El lobo estepario

Una sociedad arraigada en el odio antisemita, religioso, por trozos de tierras, por ideología,... Por el odio

No se dónde colocarme para observar al mundo y sentir que vivo acorde con él. Es que ya no se dónde ponerme para asumir que formo parte de todo este desastre. Abres el periódico y las nuevas guerras cubren hojas no solo de tinta negra sobre blanco sino de sangre roja sobre la crónica negra. Los políticos son retratados por los periodistas gráficos con caras iracundas, como la de Mónica García. Pasas otra página y te asalta el rostro del candidato de la ultraderecha a la presidencia Argentina, Javier Milei, con los ojos azules ensangrentados por el esfuerzo de su grito. Paso página y veo cómo Aragonès ha hecho un viaje al extranjero según sus propias fronteras independentistas. El Principito tuvo que recorrerse el universo para analizar la esencia de la humanidad desde un puñado de planetas desde donde iba destacando los valores esenciales que deben tener las personas.
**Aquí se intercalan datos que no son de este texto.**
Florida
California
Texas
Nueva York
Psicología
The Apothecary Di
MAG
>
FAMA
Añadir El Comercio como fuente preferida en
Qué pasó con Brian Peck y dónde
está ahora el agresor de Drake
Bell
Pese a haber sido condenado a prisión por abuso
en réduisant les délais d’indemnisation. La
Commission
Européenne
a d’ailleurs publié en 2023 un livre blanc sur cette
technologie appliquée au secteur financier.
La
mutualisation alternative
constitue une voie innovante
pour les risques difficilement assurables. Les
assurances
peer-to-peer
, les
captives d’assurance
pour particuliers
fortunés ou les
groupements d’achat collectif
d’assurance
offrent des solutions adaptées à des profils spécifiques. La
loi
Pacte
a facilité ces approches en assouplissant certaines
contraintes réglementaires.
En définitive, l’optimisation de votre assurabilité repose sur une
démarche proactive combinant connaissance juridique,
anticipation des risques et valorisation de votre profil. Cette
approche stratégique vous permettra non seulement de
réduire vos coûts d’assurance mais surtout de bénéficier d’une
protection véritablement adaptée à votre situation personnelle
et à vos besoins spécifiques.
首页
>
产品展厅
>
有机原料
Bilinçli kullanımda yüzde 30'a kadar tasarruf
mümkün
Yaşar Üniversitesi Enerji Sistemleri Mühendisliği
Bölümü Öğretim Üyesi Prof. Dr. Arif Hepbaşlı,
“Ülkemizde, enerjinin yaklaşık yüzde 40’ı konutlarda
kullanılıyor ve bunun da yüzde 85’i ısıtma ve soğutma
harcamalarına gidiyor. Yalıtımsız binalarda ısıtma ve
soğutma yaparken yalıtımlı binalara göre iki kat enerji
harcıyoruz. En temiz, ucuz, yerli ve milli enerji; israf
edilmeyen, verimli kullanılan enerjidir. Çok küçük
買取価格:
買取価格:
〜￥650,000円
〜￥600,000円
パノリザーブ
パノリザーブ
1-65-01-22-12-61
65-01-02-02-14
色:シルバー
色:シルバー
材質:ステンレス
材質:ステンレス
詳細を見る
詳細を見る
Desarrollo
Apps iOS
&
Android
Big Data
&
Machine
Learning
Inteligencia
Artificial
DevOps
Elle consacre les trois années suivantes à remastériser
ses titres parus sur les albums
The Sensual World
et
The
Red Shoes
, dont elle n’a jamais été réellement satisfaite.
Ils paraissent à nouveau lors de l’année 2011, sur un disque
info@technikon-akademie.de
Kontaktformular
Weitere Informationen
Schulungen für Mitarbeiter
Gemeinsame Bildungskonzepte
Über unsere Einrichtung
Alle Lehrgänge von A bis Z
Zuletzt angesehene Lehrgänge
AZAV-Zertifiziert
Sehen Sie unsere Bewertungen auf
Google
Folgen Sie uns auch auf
Pero tengo el ánimo de Harry Haller, el genio del sufrimiento que Hermann Hesse definía como el lobo estepario que era en parte un grito de angustia y advertencia contra la guerra. En las portadas las páginas nos muestran que el dolor tiene infinidad de formas creadas desde las todas las perversiones humanas. Niños asesinados, padres y madres desgarrados llorando por la muerte. Una sociedad arraigada en el odio antisemita, por el odio entre religiones, el odio por trozos de tierras y líneas fronterizas, por el odio ancestral, por el odio ideológico… Por el odio. Todo visto desde el sotabanco de Haller, un hombre de ideas y libros que subrayó en uno de Novalis la frase de que “hay que estar orgulloso del dolor; todo dolor es un recuerdo de nuestra condición elevada”. Invadida por el dolor que nos acosa y en luto riguroso de camino a una tumba donde tiraré una flor de despedida he ido a pedir un café a la cafetería del tren. Mientras hablaba por teléfono encontrando en aquella voz amiga el consuelo y mi mirada se perdía en la velocidad a la que pasan los campos hacia mi destino, con gestos pedí al camarero un café. Al ir a pagar, y apagar mi móvil tras la conversación, el camarero se dejó llevar por la complicidad para ofrecerme una chocolatina. Debió escuchar algo de mi conversación. O vio la tristeza en mi cara. “Quizá te venga bien ahora”. Nos miramos a los ojos. Nos unió el silencio. Ese casamiento emocional me hizo sentir mejor sentada en mi sotabanco y en el más alto de los planetas del Principito porque ahí en el tren encontré la rosa.